■ **Task brief**
Leave the pictures behind and repeat all the entries exactly.

■ **Material shown**
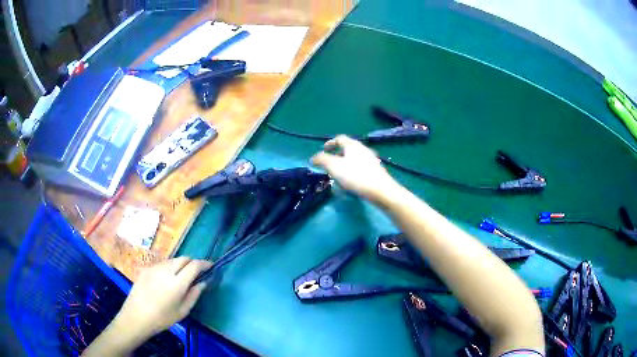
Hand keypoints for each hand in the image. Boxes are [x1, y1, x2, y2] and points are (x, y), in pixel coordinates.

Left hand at [114, 257, 211, 338]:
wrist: (136, 316)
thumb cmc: (162, 319)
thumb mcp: (182, 311)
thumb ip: (194, 295)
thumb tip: (202, 283)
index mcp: (177, 283)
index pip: (194, 265)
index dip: (204, 264)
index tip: (211, 266)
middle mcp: (166, 270)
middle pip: (184, 258)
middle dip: (193, 263)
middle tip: (196, 273)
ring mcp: (155, 268)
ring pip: (173, 260)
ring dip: (181, 265)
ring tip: (181, 277)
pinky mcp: (146, 268)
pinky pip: (162, 264)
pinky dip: (170, 267)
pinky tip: (166, 280)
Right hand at [311, 135, 399, 202]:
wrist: (381, 190)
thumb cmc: (356, 176)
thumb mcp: (334, 166)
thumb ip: (322, 160)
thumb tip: (313, 158)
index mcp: (353, 145)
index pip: (339, 138)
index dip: (330, 143)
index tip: (323, 149)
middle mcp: (363, 149)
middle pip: (347, 149)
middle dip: (336, 155)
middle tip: (329, 165)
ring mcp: (371, 160)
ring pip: (354, 159)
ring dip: (344, 165)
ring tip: (338, 176)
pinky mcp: (375, 172)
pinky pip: (360, 168)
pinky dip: (352, 172)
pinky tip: (350, 183)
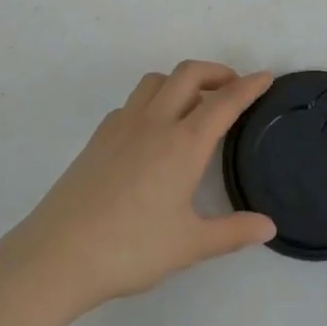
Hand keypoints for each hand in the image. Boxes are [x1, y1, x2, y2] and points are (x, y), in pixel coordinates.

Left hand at [0, 62, 276, 322]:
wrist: (57, 255)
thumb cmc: (130, 249)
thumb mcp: (189, 245)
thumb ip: (233, 232)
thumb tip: (269, 226)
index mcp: (183, 144)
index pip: (224, 102)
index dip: (249, 86)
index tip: (266, 77)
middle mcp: (154, 123)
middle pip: (188, 74)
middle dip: (216, 71)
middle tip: (233, 86)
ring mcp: (121, 126)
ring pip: (156, 81)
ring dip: (180, 81)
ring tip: (194, 104)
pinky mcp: (98, 137)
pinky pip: (132, 103)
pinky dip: (152, 101)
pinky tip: (153, 132)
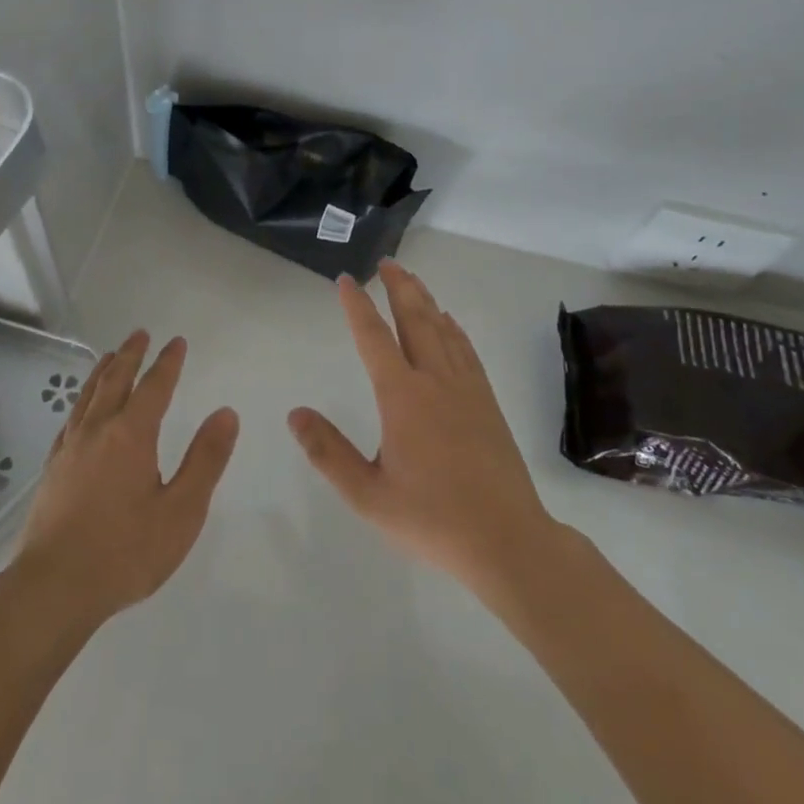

■ **Your solution**
Hand keypoints for each hand in the image. Boxes are [x1, y1, x2, y2] and points are (x, y), in pixel coordinates.

Left hand at [114, 257, 211, 338]:
wrist: (136, 316)
thumb cmc: (162, 319)
thumb mcp: (182, 311)
thumb ip: (194, 295)
thumb tip: (202, 283)
index mcp: (177, 283)
index pip: (194, 265)
index dip: (204, 264)
index tip: (211, 266)
middle mcp: (166, 270)
middle pip: (184, 258)
middle dip: (193, 263)
middle tip: (196, 273)
ring mcp: (155, 268)
ring pip: (173, 260)
ring dip: (181, 265)
ring tip: (181, 277)
pinky mcp: (146, 268)
pinky pip: (162, 264)
pinky dip: (170, 267)
pinky tip: (166, 280)
Right hand at [311, 135, 399, 202]:
wrist: (381, 190)
thumb cmc: (356, 176)
thumb mcp: (334, 166)
thumb ip: (322, 160)
thumb tip: (313, 158)
index mcp: (353, 145)
index pip: (339, 138)
index dip: (330, 143)
index tip: (323, 149)
middle mcp: (363, 149)
middle pip: (347, 149)
middle dip: (336, 155)
middle tip: (329, 165)
ring mcp: (371, 160)
ring pip: (354, 159)
ring dip: (344, 165)
ring tip: (338, 176)
pinky mcp: (375, 172)
pinky pip: (360, 168)
pinky dip: (352, 172)
pinky tip: (350, 183)
Hand keypoints for each hand in the image. Boxes are [x1, y1, x2, y2] and points are (x, y), in pixel coordinates.

Left hand at [0, 62, 276, 322]:
wrist: (57, 255)
thumb cmc: (130, 249)
thumb mcp: (189, 245)
thumb ip: (233, 232)
thumb tip: (269, 226)
index mcp: (183, 144)
index pip: (224, 102)
index dip: (249, 86)
index tip: (266, 77)
middle mcp: (154, 123)
middle pip: (188, 74)
middle dip: (216, 71)
middle tip: (233, 86)
ring mcp: (121, 126)
ring pip: (156, 81)
ring dip: (180, 81)
ring tip: (194, 104)
pinky mcp: (98, 137)
pinky pip: (132, 103)
pinky dip: (152, 101)
pinky tip: (153, 132)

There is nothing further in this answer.